Global chipmaker Intel has revealed information about its 12-qubit Tunnel Falls silicon chip, which it says “marks the next step towards building a full commercial quantum computing system.”
This is a move that represents the company’s first silicon qubit device that the company has made available to the research community, so while it may not be a full production chip for quantum computing in your area anytime soon, it is a significant milestone in the company’s timeline for commercialization future technology.
With Tunnel Falls, Intel hopes that specific “R&D partners” will be able to work on research rather than focusing on developing their own devices.
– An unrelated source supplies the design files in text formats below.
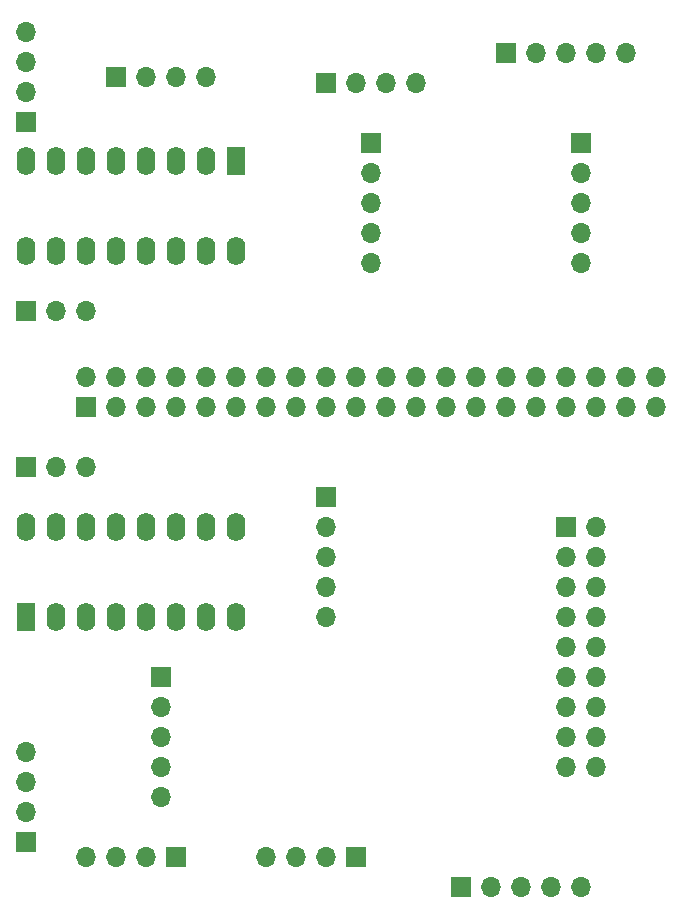
<source format=gbr>
G04 #@! TF.FileFunction,Soldermask,Top*
%FSLAX46Y46*%
G04 Gerber Fmt 4.6, Leading zero omitted, Abs format (unit mm)*
G04 Created by KiCad (PCBNEW 4.0.4-stable) date 04/16/17 22:08:56*
%MOMM*%
%LPD*%
G01*
G04 APERTURE LIST*
%ADD10C,0.100000*%
%ADD11R,1.700000X1.700000*%
%ADD12O,1.700000X1.700000*%
%ADD13R,1.600000X2.400000*%
%ADD14O,1.600000X2.400000*%
G04 APERTURE END LIST*
D10*
D11*
X121920000Y-65532000D03*
D12*
X124460000Y-65532000D03*
X127000000Y-65532000D03*
D11*
X121920000Y-78740000D03*
D12*
X124460000Y-78740000D03*
X127000000Y-78740000D03*
D11*
X127000000Y-73660000D03*
D12*
X127000000Y-71120000D03*
X129540000Y-73660000D03*
X129540000Y-71120000D03*
X132080000Y-73660000D03*
X132080000Y-71120000D03*
X134620000Y-73660000D03*
X134620000Y-71120000D03*
X137160000Y-73660000D03*
X137160000Y-71120000D03*
X139700000Y-73660000D03*
X139700000Y-71120000D03*
X142240000Y-73660000D03*
X142240000Y-71120000D03*
X144780000Y-73660000D03*
X144780000Y-71120000D03*
X147320000Y-73660000D03*
X147320000Y-71120000D03*
X149860000Y-73660000D03*
X149860000Y-71120000D03*
X152400000Y-73660000D03*
X152400000Y-71120000D03*
X154940000Y-73660000D03*
X154940000Y-71120000D03*
X157480000Y-73660000D03*
X157480000Y-71120000D03*
X160020000Y-73660000D03*
X160020000Y-71120000D03*
X162560000Y-73660000D03*
X162560000Y-71120000D03*
X165100000Y-73660000D03*
X165100000Y-71120000D03*
X167640000Y-73660000D03*
X167640000Y-71120000D03*
X170180000Y-73660000D03*
X170180000Y-71120000D03*
X172720000Y-73660000D03*
X172720000Y-71120000D03*
X175260000Y-73660000D03*
X175260000Y-71120000D03*
D11*
X147320000Y-46228000D03*
D12*
X149860000Y-46228000D03*
X152400000Y-46228000D03*
X154940000Y-46228000D03*
D11*
X134620000Y-111760000D03*
D12*
X132080000Y-111760000D03*
X129540000Y-111760000D03*
X127000000Y-111760000D03*
D11*
X129540000Y-45720000D03*
D12*
X132080000Y-45720000D03*
X134620000Y-45720000D03*
X137160000Y-45720000D03*
D11*
X121920000Y-49530000D03*
D12*
X121920000Y-46990000D03*
X121920000Y-44450000D03*
X121920000Y-41910000D03*
D11*
X149860000Y-111760000D03*
D12*
X147320000Y-111760000D03*
X144780000Y-111760000D03*
X142240000Y-111760000D03*
D11*
X121920000Y-110490000D03*
D12*
X121920000Y-107950000D03*
X121920000Y-105410000D03*
X121920000Y-102870000D03*
D13*
X139700000Y-52832000D03*
D14*
X121920000Y-60452000D03*
X137160000Y-52832000D03*
X124460000Y-60452000D03*
X134620000Y-52832000D03*
X127000000Y-60452000D03*
X132080000Y-52832000D03*
X129540000Y-60452000D03*
X129540000Y-52832000D03*
X132080000Y-60452000D03*
X127000000Y-52832000D03*
X134620000Y-60452000D03*
X124460000Y-52832000D03*
X137160000Y-60452000D03*
X121920000Y-52832000D03*
X139700000Y-60452000D03*
D11*
X151130000Y-51308000D03*
D12*
X151130000Y-53848000D03*
X151130000Y-56388000D03*
X151130000Y-58928000D03*
X151130000Y-61468000D03*
D11*
X168910000Y-51308000D03*
D12*
X168910000Y-53848000D03*
X168910000Y-56388000D03*
X168910000Y-58928000D03*
X168910000Y-61468000D03*
D11*
X147320000Y-81280000D03*
D12*
X147320000Y-83820000D03*
X147320000Y-86360000D03*
X147320000Y-88900000D03*
X147320000Y-91440000D03*
D11*
X158750000Y-114300000D03*
D12*
X161290000Y-114300000D03*
X163830000Y-114300000D03*
X166370000Y-114300000D03*
X168910000Y-114300000D03*
D11*
X133350000Y-96520000D03*
D12*
X133350000Y-99060000D03*
X133350000Y-101600000D03*
X133350000Y-104140000D03*
X133350000Y-106680000D03*
D11*
X162560000Y-43688000D03*
D12*
X165100000Y-43688000D03*
X167640000Y-43688000D03*
X170180000Y-43688000D03*
X172720000Y-43688000D03*
D13*
X121920000Y-91440000D03*
D14*
X139700000Y-83820000D03*
X124460000Y-91440000D03*
X137160000Y-83820000D03*
X127000000Y-91440000D03*
X134620000Y-83820000D03*
X129540000Y-91440000D03*
X132080000Y-83820000D03*
X132080000Y-91440000D03*
X129540000Y-83820000D03*
X134620000Y-91440000D03*
X127000000Y-83820000D03*
X137160000Y-91440000D03*
X124460000Y-83820000D03*
X139700000Y-91440000D03*
X121920000Y-83820000D03*
D11*
X167640000Y-83820000D03*
D12*
X170180000Y-83820000D03*
X167640000Y-86360000D03*
X170180000Y-86360000D03*
X167640000Y-88900000D03*
X170180000Y-88900000D03*
X167640000Y-91440000D03*
X170180000Y-91440000D03*
X167640000Y-93980000D03*
X170180000Y-93980000D03*
X167640000Y-96520000D03*
X170180000Y-96520000D03*
X167640000Y-99060000D03*
X170180000Y-99060000D03*
X167640000Y-101600000D03*
X170180000Y-101600000D03*
X167640000Y-104140000D03*
X170180000Y-104140000D03*
M02*

</source>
The company also calls out academic institutions for simply not having the “large-scale production equipment” they have.
Intel is one step closer to commercializing quantum computing
The company emphasizes that “qubits can run simultaneously in multiple states, enabling unprecedented levels of parallelism and computational efficiency,” making them well-suited for high-performance computing in sectors such as cybersecurity and artificial intelligence.
Silicon spinning qubits, such as Tunnel Falls, work by encoding information (0 and 1) as a single electron spins, which Intel says makes them superior to other competing qubit technologies due to their synergy with transistors.
The chip maker said, “Being the size of a transistor, they are up to 1 million times smaller than other types of qubits measuring around 50 nanometers by 50 nanometers,” which it hopes will unleash the potential for efficient scaling.
This example serves as a pointer to Intel’s direction, which is already working on a next-generation quantum chip to be based on Tunnel Falls, which should be with us as early as 2024.